◆ Work task
From the first line of the data below through the line bearing "- [Table of Contents](#table-of-contents)", reproduce each line exactly; do not include pictures.

◆ Data to process
:::

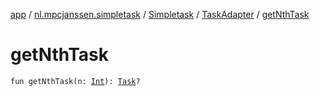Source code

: [app](../../../index.md) / [nl.mpcjanssen.simpletask](../../index.md) / [Simpletask](../index.md) / [TaskAdapter](index.md) / [getNthTask](.)

# getNthTask

`fun getNthTask(n: `[`Int`](https://kotlinlang.org/api/latest/jvm/stdlib/kotlin/-int/index.html)`): `[`Task`](../../../nl.mpcjanssen.simpletask.task/-task/index.md)`?`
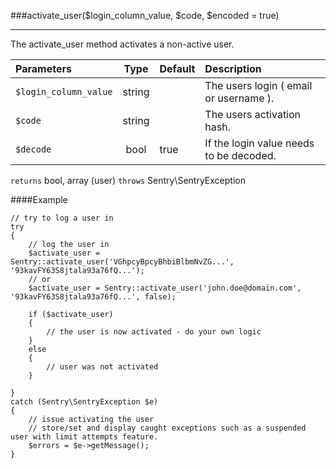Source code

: <a id="activate-user" href="#"></a>
###activate_user($login_column_value, $code, $encoded = true)

----------

The activate_user method activates a non-active user.

Parameters                   | Type            | Default       | Description
:--------------------------- | :-------------: | :------------ | :--------------
`$login_column_value`        | string          |               | The users login ( email or username ).
`$code`                      | string          |               | The users activation hash.
`$decode`                    | bool            | true          | If the login value needs to be decoded.

`returns` bool, array (user) `throws` Sentry\SentryException

####Example

	// try to log a user in
	try
	{
	    // log the user in
	    $activate_user = Sentry::activate_user('VGhpcyBpcyBhbiBlbmNvZG...', '93kavFY63S8jtala93a76fQ...');
	    // or
	    $activate_user = Sentry::activate_user('john.doe@domain.com', '93kavFY63S8jtala93a76fQ...', false);

	    if ($activate_user)
	    {
	        // the user is now activated - do your own logic
	    }
	    else
	    {
	        // user was not activated
	    }

	}
	catch (Sentry\SentryException $e)
	{
	    // issue activating the user
	    // store/set and display caught exceptions such as a suspended user with limit attempts feature.
	    $errors = $e->getMessage();
	}
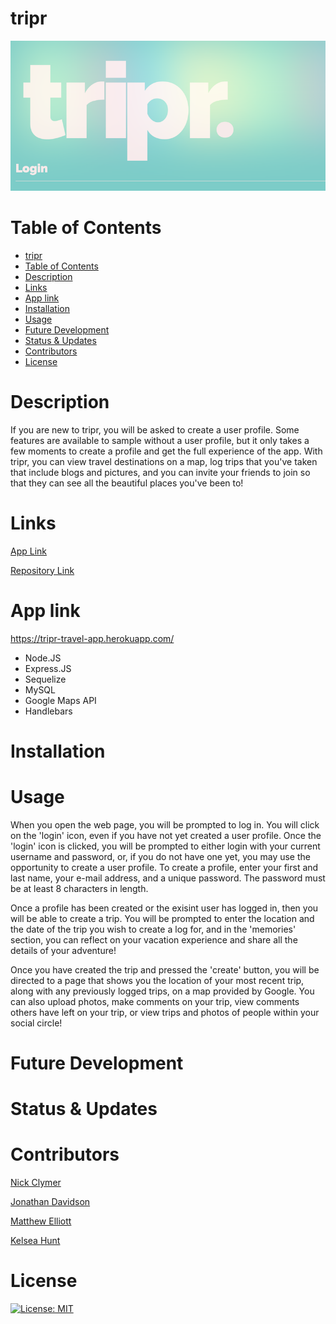 # tripr

![Homepage screenshot](/triprRepo.png)

# Table of Contents

- [tripr](#tripr)
- [Table of Contents](#table-of-contents)
- [Description](#description)
- [Links](#links)
- [App link](#app-link)
- [Installation](#installation)
- [Usage](#usage)
- [Future Development](#future-development)
- [Status & Updates](#status--updates)
- [Contributors](#contributors)
- [License](#license)

# Description

If you are new to tripr, you will be asked to create a user profile. Some features are available to sample without a user profile, but it only takes a few moments to create a profile and get the full experience of the app. With tripr, you can view travel destinations on a map, log trips that you've taken that include blogs and pictures, and you can invite your friends to join so that they can see all the beautiful places you've been to!

# Links

[App Link](https://tripr-project2.herokuapp.com/)

[Repository Link](https://github.com/MatteoThomas/tripr)

# App link
https://tripr-travel-app.herokuapp.com/

- Node.JS
- Express.JS
- Sequelize
- MySQL
- Google Maps API
- Handlebars

# Installation

# Usage

When you open the web page, you will be prompted to log in. You will click on the 'login' icon, even if you have not yet created a user profile. Once the 'login' icon is clicked, you will be prompted to either login with your current username and password, or, if you do not have one yet, you may use the opportunity to create a user profile. To create a profile, enter your first and last name, your e-mail address, and a unique password. The password must be at least 8 characters in length.

Once a profile has been created or the exisint user has logged in, then you will be able to create a trip. You will be prompted to enter the location and the date of the trip you wish to create a log for, and in the 'memories' section, you can reflect on your vacation experience and share all the details of your adventure!

Once you have created the trip and pressed the 'create' button, you will be directed to a page that shows you the location of your most recent trip, along with any previously logged trips, on a map provided by Google. You can also upload photos, make comments on your trip, view comments others have left on your trip, or view trips and photos of people within your social circle!

# Future Development

# Status & Updates

# Contributors

[Nick Clymer](https://github.com/ncclymer)

[Jonathan Davidson](https://github.com/JDavid337)

[Matthew Elliott](https://github.com/MatteoThomas)

[Kelsea Hunt](https://github.com/k-ryanhunt)

# License

[![License: MIT](https://img.shields.io/badge/License-MIT-yellow.svg)](https://opensource.org/licenses/MIT)
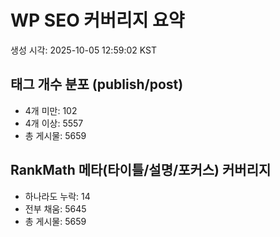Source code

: # WP SEO 커버리지 요약

생성 시각: 2025-10-05 12:59:02 KST

## 태그 개수 분포 (publish/post)
- 4개 미만: 102
- 4개 이상: 5557
- 총 게시물: 5659

## RankMath 메타(타이틀/설명/포커스) 커버리지
- 하나라도 누락: 14
- 전부 채움: 5645
- 총 게시물: 5659
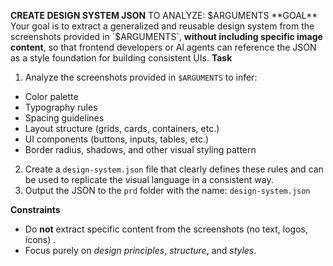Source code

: **CREATE DESIGN SYSTEM JSON**
TO ANALYZE: $ARGUMENTS
**GOAL**
Your goal is to extract a generalized and reusable design system from the screenshots provided in `$ARGUMENTS`, **without including specific image content**, so that frontend developers or Al agents can reference the JSON as a style foundation for building consistent UIs.
**Task**
1. Analyze the screenshots provided in `$ARGUMENTS` to infer:
   
* Color palette
* Typography rules
* Spacing guidelines
* Layout structure (grids, cards, containers, etc.)
* UI components (buttons, inputs, tables, etc.)
* Border radius, shadows, and other visual styling pattern

2. Create a `design-system.json` file that clearly defines these rules and can be used to replicate the visual language in a consistent way.
3. Output the JSON to the `prd` folder with the name: `design-system.json`

**Constraints**

* Do **not** extract specific content from the screenshots (no text, logos,
icons) .
* Focus purely on *design principles*, *structure*, and *styles*.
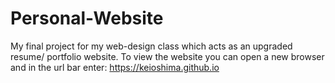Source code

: # Personal-Website

My final project for my web-design class which acts as an upgraded resume/ portfolio website.
To view the website you can open a new browser and in the url bar enter: https://keioshima.github.io

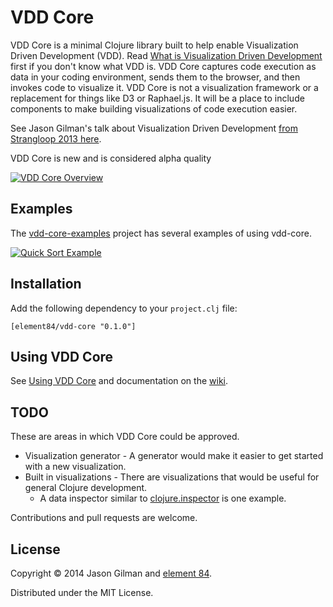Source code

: # VDD Core

VDD Core is a minimal Clojure library built to help enable Visualization Driven Development (VDD). Read [What is Visualization Driven Development](https://github.com/Element84/vdd-core/wiki/What-is-Visualization-Driven-Development%3F) first if you don't know what VDD is. VDD Core captures code execution as data in your coding environment, sends them to the browser, and then invokes code to visualize it. VDD Core is not a visualization framework or a replacement for things like D3 or Raphael.js. It will be a place to include components to make building visualizations of code execution easier.

See Jason Gilman's talk about Visualization Driven Development [from Strangloop 2013  here](http://www.infoq.com/presentations/visualization-driven-development).

VDD Core is new and is considered alpha quality

[![VDD Core Overview](http://element84.github.io/vdd-core/images/vdd_core_overview.jpg)](https://github.com/Element84/vdd-core/wiki)

## Examples

The [vdd-core-examples](https://github.com/Element84/vdd-core-examples) project has several examples of using vdd-core.


[![Quick Sort Example](http://element84.github.io/vdd-core/images/quicksort-1.jpg)](https://github.com/Element84/vdd-core-examples) 

## Installation

Add the following dependency to your `project.clj` file:

    [element84/vdd-core "0.1.0"]

## Using VDD Core

See [Using VDD Core](https://github.com/Element84/vdd-core/wiki/Using-VDD-Core) and documentation on the [wiki](https://github.com/Element84/vdd-core/wiki).

## TODO

These are areas in which VDD Core could be approved.

  * Visualization generator - A generator would make it easier to get started with a new visualization.
  * Built in visualizations - There are visualizations that would be useful for general Clojure development.
    * A data inspector similar to [clojure.inspector](http://tech.puredanger.com/2010/02/10/clojure-inspector/) is one example.

Contributions and pull requests are welcome.

## License

Copyright © 2014 Jason Gilman and [element 84](http://www.element84.com).

Distributed under the MIT License.

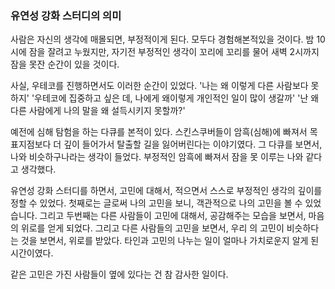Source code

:### 유연성 강화 스터디의 의미

사람은 자신의 생각에 매몰되면, 부정적이게 된다. 모두다 경험해본적있을 것이다. 밤 10시에 잠을 잘려고 누웠지만, 자기전 부정적인 생각이 꼬리에 꼬리를 물어 새벽
2시까지 잠을 못잔 순간이 있을 것이다.

사실, 우테코를 진행하면서도 이러한 순간이 있었다.
'나는 왜 이렇게 다른 사람보다 못하지'
'우테코에 집중하고 싶은 데, 나에게 왜이렇게 개인적인 일이 많이 생갈까'
'난 왜 다른 사람에게 나의 말을 왜 설득시키지 못할까?'

예전에 심해 탐험을 하는 다큐를 본적이 있다. 스킨스쿠버들이 암흑(심해)에 빠져서 목표지점보다 더 깊이 들어가서 탈출할 길을 잃어버린다는 이야기였다. 그 다큐를
보면서, 나와 비슷하구나라는 생각이 들었다. 부정적인 암흑에 빠져서 잠을 못 이루는 나와 같다고 생각했다.

유연성 강화 스터디를 하면서, 고민에 대해서, 적으면서 스스로 부정적인 생각의 깊이를 정할 수 있었다. 첫째로는 글로써 나의 고민을 보니, 객관적으로 나의 고민을
볼 수 있었습니다. 그리고 두번째는 다른 사람들이 고민에 대해서, 공감해주는 모습을 보면서, 마음의 위로를 얻게 되었다. 그리고 다른 사람들의 고민을 보면서, 우리
의 고민이 비슷하다는 것을 보면서, 위로를 받았다. 타인과 고민의 나누는 일이 얼마나 가치로운지 알게 된 시간이였다. 

같은 고민은 가진 사람들이 옆에 있다는 건 참 감사한 일이다.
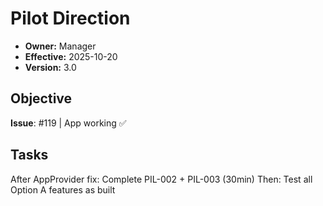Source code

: # Pilot Direction
- **Owner:** Manager
- **Effective:** 2025-10-20
- **Version:** 3.0
## Objective
**Issue**: #119 | App working ✅
## Tasks
After AppProvider fix: Complete PIL-002 + PIL-003 (30min)
Then: Test all Option A features as built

:::

◆ Output below
Source code

: [app](../../../index.md) / [nl.mpcjanssen.simpletask](../../index.md) / [Simpletask](../index.md) / [TaskAdapter](index.md) / [getNthTask](.)

# getNthTask

`fun getNthTask(n: `[`Int`](https://kotlinlang.org/api/latest/jvm/stdlib/kotlin/-int/index.html)`): `[`Task`](../../../nl.mpcjanssen.simpletask.task/-task/index.md)`?`
Source code

: <a id="activate-user" href="#"></a>
###activate_user($login_column_value, $code, $encoded = true)

----------

The activate_user method activates a non-active user.

Parameters                   | Type            | Default       | Description
:--------------------------- | :-------------: | :------------ | :--------------
`$login_column_value`        | string          |               | The users login ( email or username ).
`$code`                      | string          |               | The users activation hash.
`$decode`                    | bool            | true          | If the login value needs to be decoded.

`returns` bool, array (user) `throws` Sentry\SentryException

####Example

	// try to log a user in
	try
	{
	    // log the user in
	    $activate_user = Sentry::activate_user('VGhpcyBpcyBhbiBlbmNvZG...', '93kavFY63S8jtala93a76fQ...');
	    // or
	    $activate_user = Sentry::activate_user('john.doe@domain.com', '93kavFY63S8jtala93a76fQ...', false);

	    if ($activate_user)
	    {
	        // the user is now activated - do your own logic
	    }
	    else
	    {
	        // user was not activated
	    }

	}
	catch (Sentry\SentryException $e)
	{
	    // issue activating the user
	    // store/set and display caught exceptions such as a suspended user with limit attempts feature.
	    $errors = $e->getMessage();
	}
 # tripr

![Homepage screenshot](/triprRepo.png)

# Table of Contents

- [tripr](#tripr)
- [Table of Contents](#table-of-contents)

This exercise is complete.